Filed under: Discussion Topics, Ernest Hemingway, Trivia, Miscellenea, & Marginalia, Uncategorized
In honor of NaBloPoMo, we here at Big Read HQ will strive to post one entry per day to our Big Read Blog for the month. Or until we run out of things to say about Ernest Hemingway, A Farewell to Arms, Liberty Memorial, and Kansas City. Or until the Big Read is over.
Feel free to help us in our quest to post for thirty days straight. It’s not as hard as it looks to do something for thirty days. Remember that guy who ate fast food for a month? We are asking for something much healthier and better for your brain.
Let’s get the party started with the woman behind the nurse. Agnes von Kurowsky served as the basis for Hemingway’s British nurse, Catherine Barkley.

She served in the American Red Cross and nursed Hemingway while he convalesced at a hospital in Milan. Ernest Hemingway fell wildly in love with von Kurowsky and wanted to marry her.
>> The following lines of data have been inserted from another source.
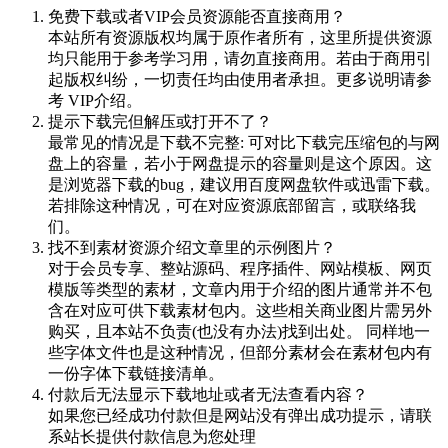
免费下载或者VIP会员资源能否直接商用？
本站所有资源版权均属于原作者所有，这里所提供资源
均只能用于参考学习用，请勿直接商用。若由于商用引
起版权纠纷，一切责任均由使用者承担。更多说明请参
考 VIP介绍。
提示下载完但解压或打开不了？
最常见的情况是下载不完整: 可对比下载完压缩包的与网
盘上的容量，若小于网盘提示的容量则是这个原因。这
是浏览器下载的bug，建议用百度网盘软件或迅雷下载。
若排除这种情况，可在对应资源底部留言，或联络我
们。
找不到素材资源介绍文章里的示例图片？
对于会员专享、整站源码、程序插件、网站模板、网页
模版等类型的素材，文章内用于介绍的图片通常并不包
含在对应可供下载素材包内。这些相关商业图片需另外
购买，且本站不负责(也没有办法)找到出处。 同样地一
些字体文件也是这种情况，但部分素材会在素材包内有
一份字体下载链接清单。
付款后无法显示下载地址或者无法查看内容？
如果您已经成功付款但是网站没有弹出成功提示，请联
系站长提供付款信息为您处理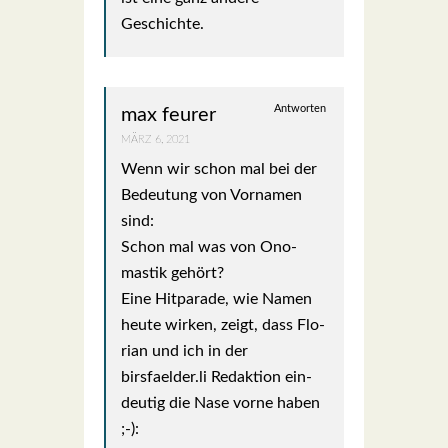
Geschich­te.
Antworten
max feurer
MÄRZ 6, 2021
Wenn wir schon mal bei der
Bedeu­tung von Vor­na­men
sind:
Schon mal was von Ono­
mastik gehört?
Eine Hit­pa­ra­de, wie Namen
heu­te wir­ken, zeigt, dass Flo­
ri­an und ich in der
birsfaelder.li Redak­ti­on ein­
deu­tig die Nase vor­ne haben
;-):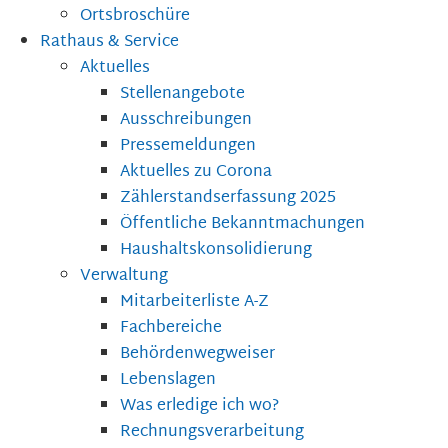
Ortsbroschüre
Rathaus & Service
Aktuelles
Stellenangebote
Ausschreibungen
Pressemeldungen
Aktuelles zu Corona
Zählerstandserfassung 2025
Öffentliche Bekanntmachungen
Haushaltskonsolidierung
Verwaltung
Mitarbeiterliste A-Z
Fachbereiche
Behördenwegweiser
Lebenslagen
Was erledige ich wo?
Rechnungsverarbeitung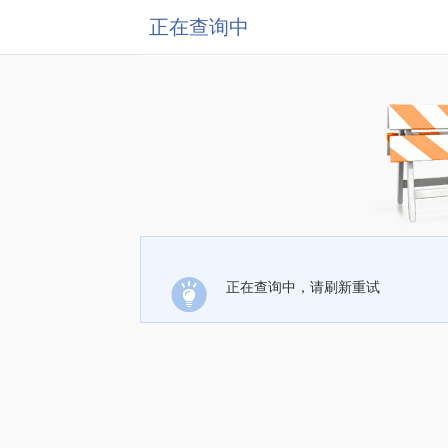
正在查询中
正在查询中，请刷新重试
Hemingway returned to the States after the war was over and expected von Kurowsky to join him there. He wrote her numerous marriage proposals, but not long after his return home, she sent him a letter ending their relationship.
Scholars agree that von Kurowsky’s rejection of Hemingway was a seminal point in his development as a writer and his recurring themes of romantic loss. “In book after book and story after story, lovers are separated by misunderstandings, cooled passions, insanity and death.”
Fun fact about Agnes von Kurowsky: Her very first job out of school was as a cataloguer for the public library in Washington, D.C. She worked there for four years before attending nursing school. In her words, “The library was too slow and uneventful. My taste ran to something more exciting.”